Please read the forum thread below and give the latency between cores on different CCDs according to the Anandtech review.

Text to read
- - - - -

The review at Anandtech seems to confirm what you're saying: there's either ~17 ns latency between cores on the same CCD, or ~82 ns between CCDs, which is DRAM latency. There's nothing in between. What I thought before is that L3 is always available to the whole CPU, regardless of topology, but with varying amount of latency.
There's nothing saying that L3 has to be shared across all compute resources on the CPU/APU/SoC - that's entirely up to how the chipmaker wants to lay out their cores. Up until Zen I don't think we've ever seen split L3 designs in the consumer/enthusiast space simply because Intel uses a ring bus to connect their consumer chips and a mesh for their high core count HEDT/server stuff, so every core connects to every core there, and
while each core houses a slice of L3 which it obviously has much faster access to, they're all still interconnected through a single network, and latency to non-local L3 slices should be roughly even for any given core. With the introduction of the CCX concept with Zen AMD started consistently splitting their L3 cache with each portion bound to its CCX alone, likely to keep cache latencies relatively consistent inside of the CCX. That's actually a major contributor to the performance of Zen 3: The doubling of CCX size and thus doubling of L3 cache available to each core (with IIRC next to no latency penalty, which is remarkable). Previously you had an intra-CCD latency split due to CCX-to-CCX latency too,
which you can see in AT's Renoir testing.
Actually the 3950X numbers from the review you linked are really interesting, as there's no difference in latency between CCXes on the same chiplet or across them, which would suggest that either Infinity Fabric between each die has next to no latency compared to on-die IF, or that on-die CCX-to-CCX communication goes through the IOD or something similar. The latter sounds very inefficient, and the former sounds utopian, so I wonder what's the explanation there...

- - - - -

Record excerpts
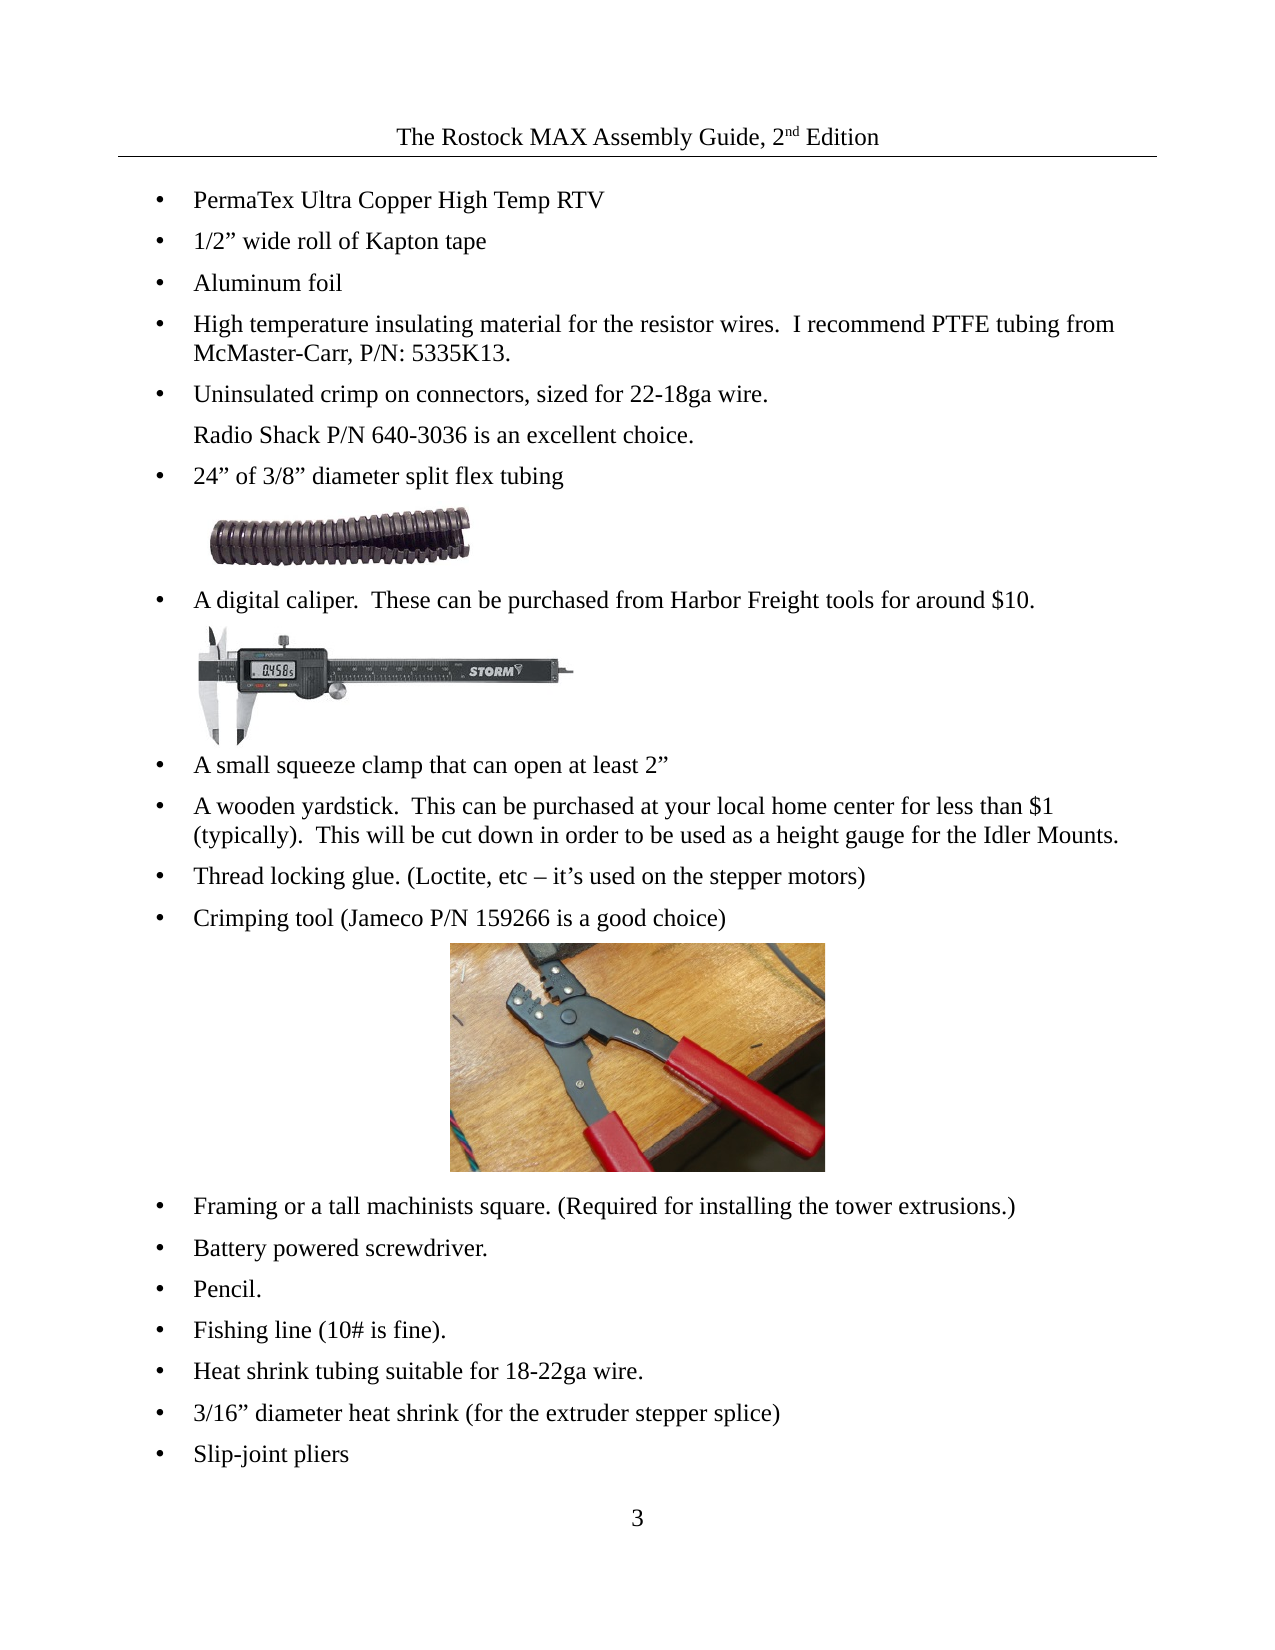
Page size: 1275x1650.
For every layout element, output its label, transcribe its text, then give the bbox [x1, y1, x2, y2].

list A digital caliper. These can be purchased from Harbor Freight tools for around $10. [156, 585, 1157, 614]
list Crimping tool (Jameco P/N 159266 is a good choice) [156, 903, 1157, 931]
list Radio Shack P/N 640-3036 is an excellent choice. [156, 420, 1157, 449]
list Slip-joint pliers [156, 1439, 1157, 1468]
list Framing or a tall machinists square. (Required for installing the tower extrusions.) [156, 1191, 1157, 1220]
list A wooden yardstick. This can be purchased at your local home center for less than $1 (typically). This will be cut down in order to be used as a height gauge for the Idler Mounts. [156, 791, 1157, 849]
picture [198, 501, 480, 574]
list Thread locking glue. (Loctite, etc – it’s used on the stepper motors) [156, 861, 1157, 890]
list Heat shrink tubing suitable for 18-22ga wire. [156, 1356, 1157, 1385]
list Pencil. [156, 1274, 1157, 1303]
list 24” of 3/8” diameter split flex tubing [156, 461, 1157, 490]
list 1/2” wide roll of Kapton tape [156, 226, 1157, 255]
list Aluminum foil [156, 268, 1157, 296]
list PermaTex Ultra Copper High Temp RTV [156, 185, 1157, 214]
list Fishing line (10# is fine). [156, 1315, 1157, 1344]
list High temperature insulating material for the resistor wires. I recommend PTFE tubing from McMaster-Carr, P/N: 5335K13. [156, 309, 1157, 366]
list 3/16” diameter heat shrink (for the extruder stepper splice) [156, 1398, 1157, 1426]
picture [198, 618, 574, 750]
list Uninsulated crimp on connectors, sized for 22-18ga wire. [156, 379, 1157, 408]
list A small squeeze clamp that can open at least 2” [156, 750, 1157, 779]
picture [450, 943, 826, 1172]
list Battery powered screwdriver. [156, 1233, 1157, 1261]
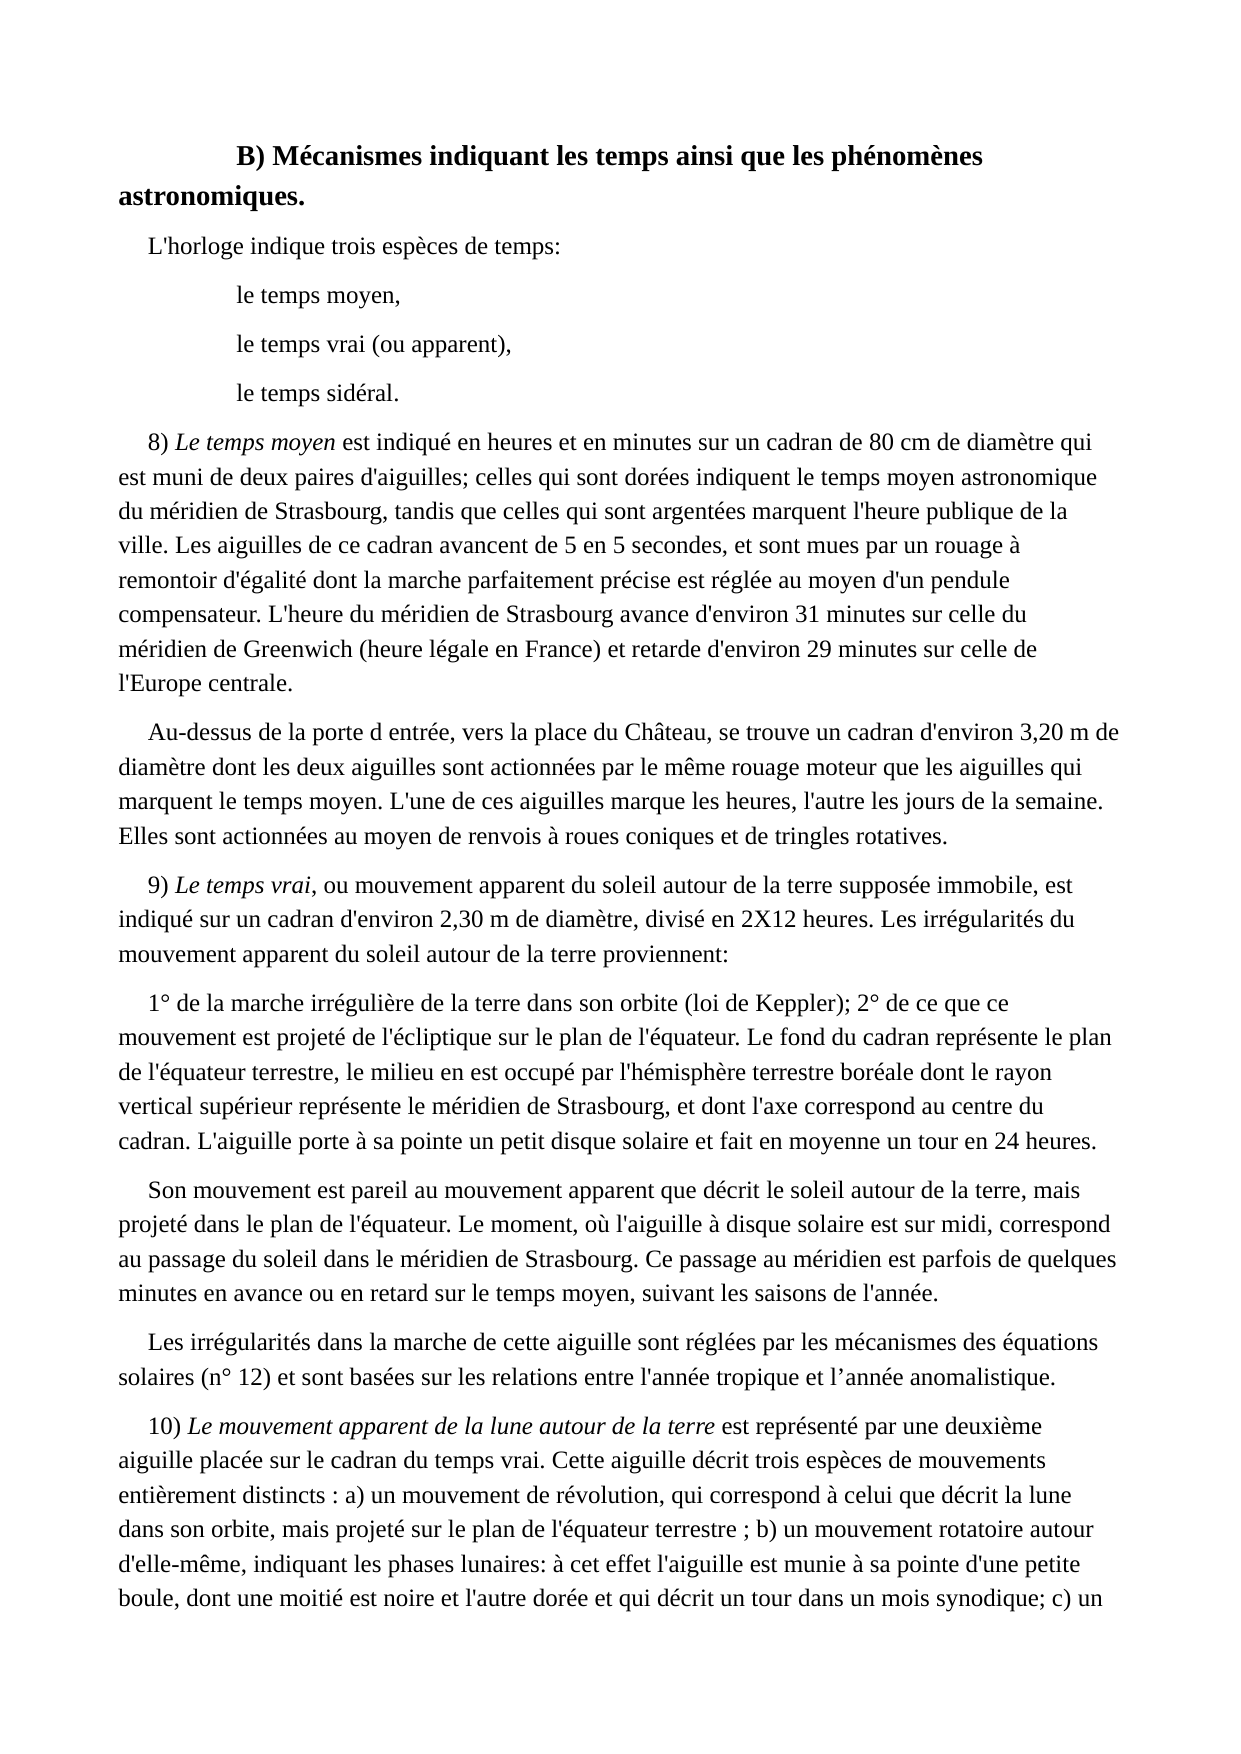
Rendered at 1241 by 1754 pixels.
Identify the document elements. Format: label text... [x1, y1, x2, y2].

text L'horloge indique trois espèces de temps: [118, 231, 1122, 259]
text le temps sidéral. [118, 378, 1122, 407]
text 1° de la marche irrégulière de la terre dans son orbite (loi de Keppler); 2° de ce que ce mouvement est projeté de l'écliptique sur le plan de l'équateur. Le fond du cadran représente le plan de l'équateur terrestre, le milieu en est occupé par l'hémisphère terrestre boréale dont le rayon vertical supérieur représente le méridien de Strasbourg, et dont l'axe correspond au centre du cadran. L'aiguille porte à sa pointe un petit disque solaire et fait en moyenne un tour en 24 heures. [118, 988, 1122, 1155]
text le temps vrai (ou apparent), [118, 329, 1122, 358]
subtitle B) Mécanismes indiquant les temps ainsi que les phénomènes astronomiques. [118, 139, 1122, 212]
text 10) Le mouvement apparent de la lune autour de la terre est représenté par une deuxième aiguille placée sur le cadran du temps vrai. Cette aiguille décrit trois espèces de mouvements entièrement distincts : a) un mouvement de révolution, qui correspond à celui que décrit la lune dans son orbite, mais projeté sur le plan de l'équateur terrestre ; b) un mouvement rotatoire autour d'elle-même, indiquant les phases lunaires: à cet effet l'aiguille est munie à sa pointe d'une petite boule, dont une moitié est noire et l'autre dorée et qui décrit un tour dans un mois synodique; c) un [118, 1411, 1122, 1612]
text Son mouvement est pareil au mouvement apparent que décrit le soleil autour de la terre, mais projeté dans le plan de l'équateur. Le moment, où l'aiguille à disque solaire est sur midi, correspond au passage du soleil dans le méridien de Strasbourg. Ce passage au méridien est parfois de quelques minutes en avance ou en retard sur le temps moyen, suivant les saisons de l'année. [118, 1175, 1122, 1307]
text 9) Le temps vrai, ou mouvement apparent du soleil autour de la terre supposée immobile, est indiqué sur un cadran d'environ 2,30 m de diamètre, divisé en 2X12 heures. Les irrégularités du mouvement apparent du soleil autour de la terre proviennent: [118, 870, 1122, 968]
text le temps moyen, [118, 280, 1122, 309]
text Les irrégularités dans la marche de cette aiguille sont réglées par les mécanismes des équations solaires (n° 12) et sont basées sur les relations entre l'année tropique et l’année anomalistique. [118, 1327, 1122, 1391]
text Au-dessus de la porte d entrée, vers la place du Château, se trouve un cadran d'environ 3,20 m de diamètre dont les deux aiguilles sont actionnées par le même rouage moteur que les aiguilles qui marquent le temps moyen. L'une de ces aiguilles marque les heures, l'autre les jours de la semaine. Elles sont actionnées au moyen de renvois à roues coniques et de tringles rotatives. [118, 717, 1122, 850]
text 8) Le temps moyen est indiqué en heures et en minutes sur un cadran de 80 cm de diamètre qui est muni de deux paires d'aiguilles; celles qui sont dorées indiquent le temps moyen astronomique du méridien de Strasbourg, tandis que celles qui sont argentées marquent l'heure publique de la ville. Les aiguilles de ce cadran avancent de 5 en 5 secondes, et sont mues par un rouage à remontoir d'égalité dont la marche parfaitement précise est réglée au moyen d'un pendule compensateur. L'heure du méridien de Strasbourg avance d'environ 31 minutes sur celle du méridien de Greenwich (heure légale en France) et retarde d'environ 29 minutes sur celle de l'Europe centrale. [118, 427, 1122, 697]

- - - - -

Answer for the task
About 82 ns, which is DRAM latency.